The Birth of New Media (and Beyond)

I’ve learned that it takes tons of courage to explore the unknown. There is a hint of hazard with every bit of curiosity, but I find it intriguing, and I always want to know more. The beauty of being a Film & New Media Studies is watching my senses manifest. For example, I no longer watch a film through just as an audience member–I’ve learned to observe through a critical eye. If anything, that’s now how I view the entire world: through a critical, artistic lens.

We live in an age where human beings are dependent on technology as a way of life. The many benefits technology has brought to society makes it a commodity. New media by way of technological advances has brought with it the ideal of this interconnectedness between people who live all across the world, globalization. It’s essential in political campaigns, international trade, and basic communication to name a few. But it’s important to remember how we started. In Lev Manovich’s The Language of New Media, we see the chronological layout of the birth, rise, and development in new media.


Depending on what side of the fence you may stand on, it can be exciting to think of the progress technology has made over the years. From the classic Lumière camera-projector hybrid, to today’s latest gadgets capable of granting consumers multimedia enjoyment. The birth of new media signified a pivotal moment in communication, in a narrow sense. In a broader sense, it signified a pivotal moment in society as a whole.

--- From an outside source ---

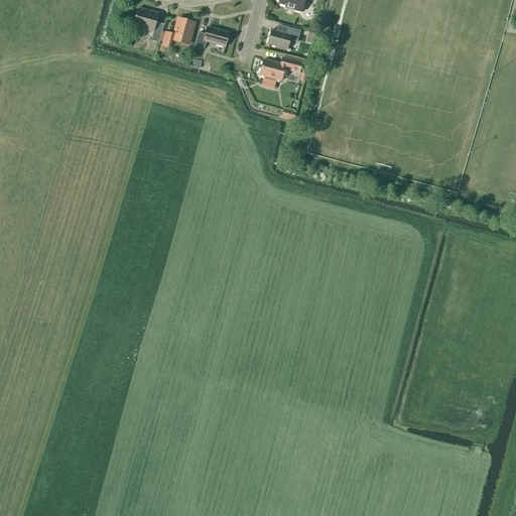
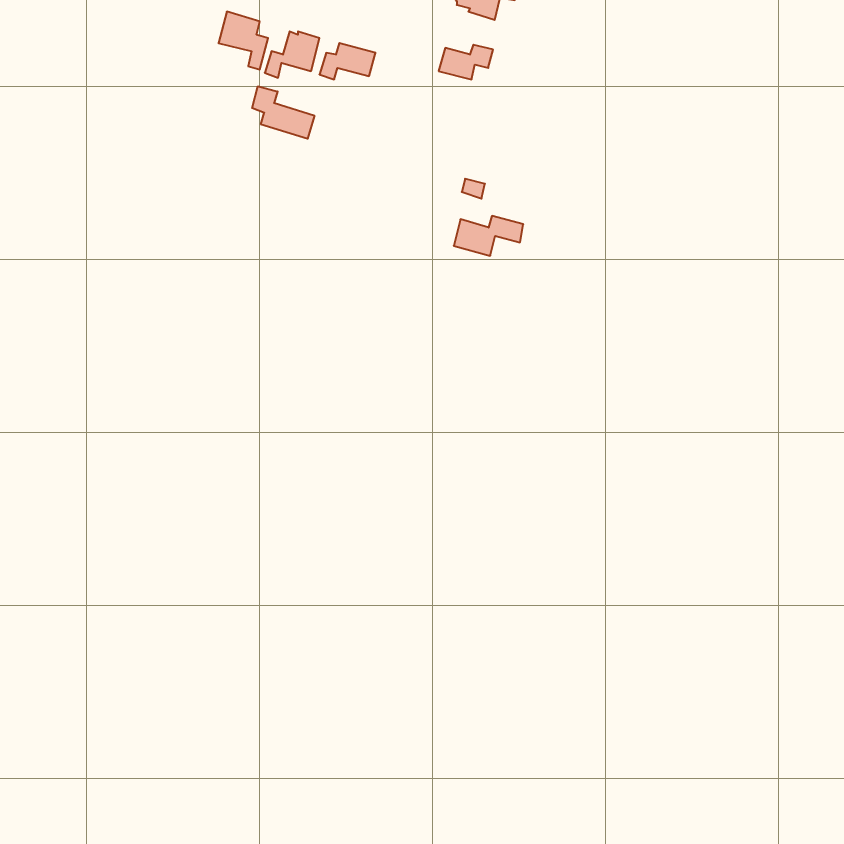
building: none -> [252,86,314,139]
building: [260,56,302,81] -> [454,216,523,256]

Manovich does an exceptional job at charting the basics. What were the first signs that something greater was coming? How many failed attempts at inventions did visionaries such as the Lumière brothers and Konrad Zuse encounter before finally getting it right? These were questions I’ve asked myself regarding revolutionary inventions like the projector or the computer.

It’s not completely impossible to envision a society without the new age technology of today, but virtually it is impossible to imagine living without the conveniences that they bring. That raises the question of “what now?“. What happens when new media is again remediated? What happens when tomorrow’s sleek devices make’s today’s obsolete? I’m intrigued by the possibilities.